[Transcribed page contents]

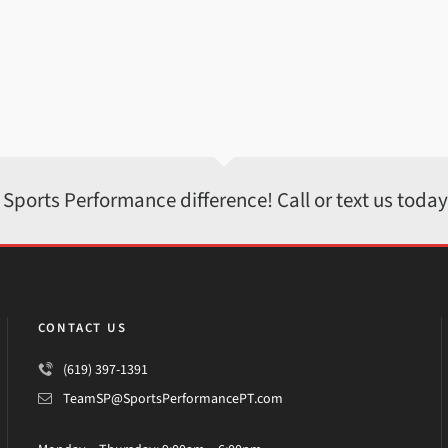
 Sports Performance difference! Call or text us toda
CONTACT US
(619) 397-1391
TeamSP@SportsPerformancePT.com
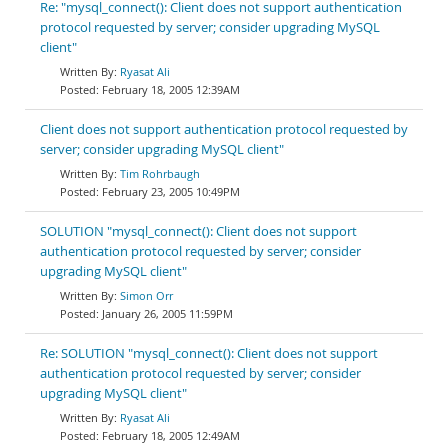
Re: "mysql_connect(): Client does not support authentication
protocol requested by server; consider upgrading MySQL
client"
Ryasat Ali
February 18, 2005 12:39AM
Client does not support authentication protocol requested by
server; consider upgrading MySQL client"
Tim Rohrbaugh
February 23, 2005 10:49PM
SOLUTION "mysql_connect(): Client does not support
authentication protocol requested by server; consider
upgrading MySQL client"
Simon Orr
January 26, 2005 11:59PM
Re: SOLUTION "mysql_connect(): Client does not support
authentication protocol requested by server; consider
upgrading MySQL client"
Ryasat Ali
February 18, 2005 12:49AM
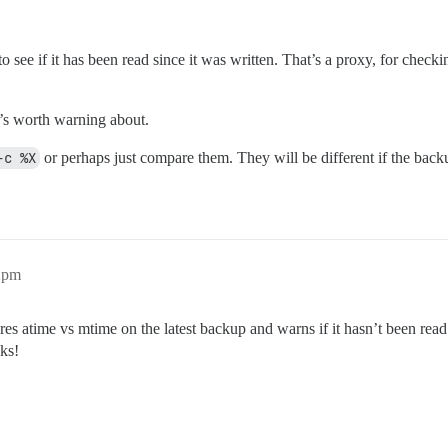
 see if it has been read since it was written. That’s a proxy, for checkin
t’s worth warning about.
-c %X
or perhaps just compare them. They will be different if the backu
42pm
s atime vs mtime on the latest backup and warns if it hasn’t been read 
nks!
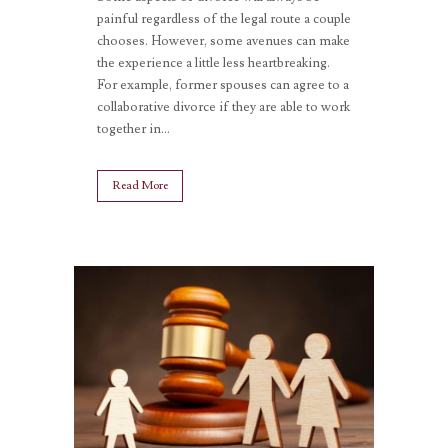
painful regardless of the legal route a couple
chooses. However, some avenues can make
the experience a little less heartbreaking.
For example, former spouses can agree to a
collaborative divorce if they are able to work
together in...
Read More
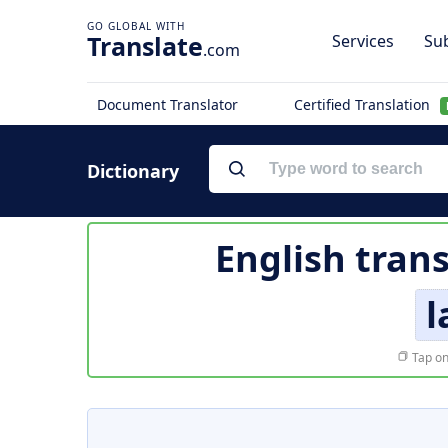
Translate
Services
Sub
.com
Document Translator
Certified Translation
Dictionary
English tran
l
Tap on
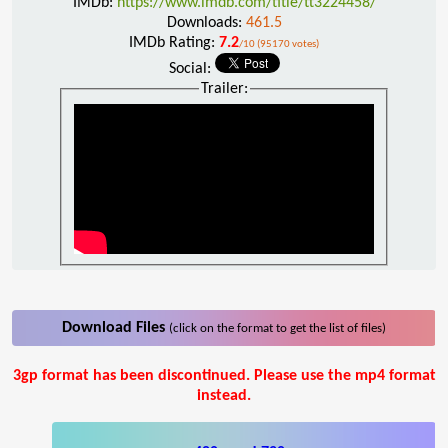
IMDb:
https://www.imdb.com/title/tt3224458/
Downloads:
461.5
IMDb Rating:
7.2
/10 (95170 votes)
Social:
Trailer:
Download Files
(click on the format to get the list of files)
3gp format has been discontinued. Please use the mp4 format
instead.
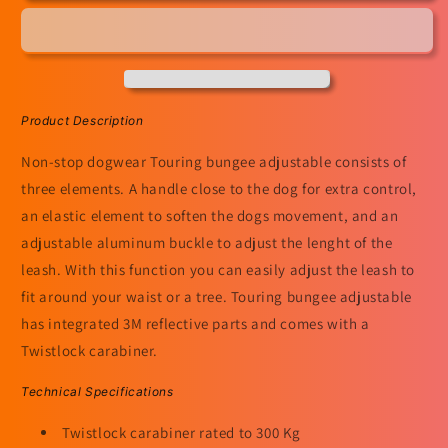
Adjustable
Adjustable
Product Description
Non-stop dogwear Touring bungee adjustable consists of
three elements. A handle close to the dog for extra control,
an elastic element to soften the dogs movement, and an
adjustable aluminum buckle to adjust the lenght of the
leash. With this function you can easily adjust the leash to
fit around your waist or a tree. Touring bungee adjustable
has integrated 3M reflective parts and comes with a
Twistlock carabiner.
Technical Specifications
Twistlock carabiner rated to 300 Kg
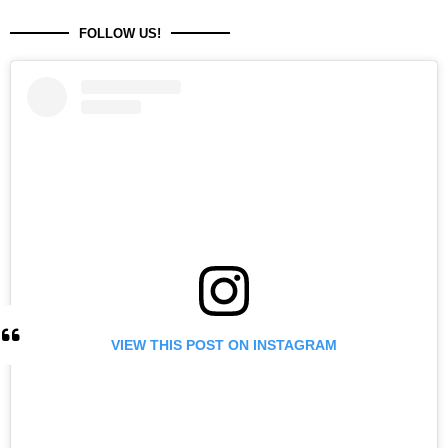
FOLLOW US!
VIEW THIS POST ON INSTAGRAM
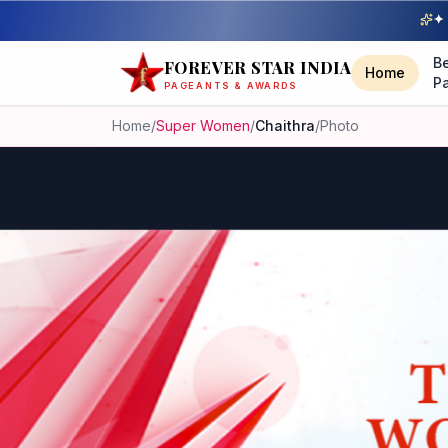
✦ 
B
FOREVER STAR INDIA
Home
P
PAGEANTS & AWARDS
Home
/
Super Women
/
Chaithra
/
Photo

Directions for this task:
Please reproduce, word for word, only the lines from the line that holds "adjustable aluminum buckle" through the final line of the entries above, omitting any pictures.

Answer space:
adjustable aluminum buckle to adjust the lenght of the
leash. With this function you can easily adjust the leash to
fit around your waist or a tree. Touring bungee adjustable
has integrated 3M reflective parts and comes with a
Twistlock carabiner.
Technical Specifications
Twistlock carabiner rated to 300 Kg
FOLLOW US!
VIEW THIS POST ON INSTAGRAM
✦ 
B
FOREVER STAR INDIA
Home
P
PAGEANTS & AWARDS
Home
/
Super Women
/
Chaithra
/
Photo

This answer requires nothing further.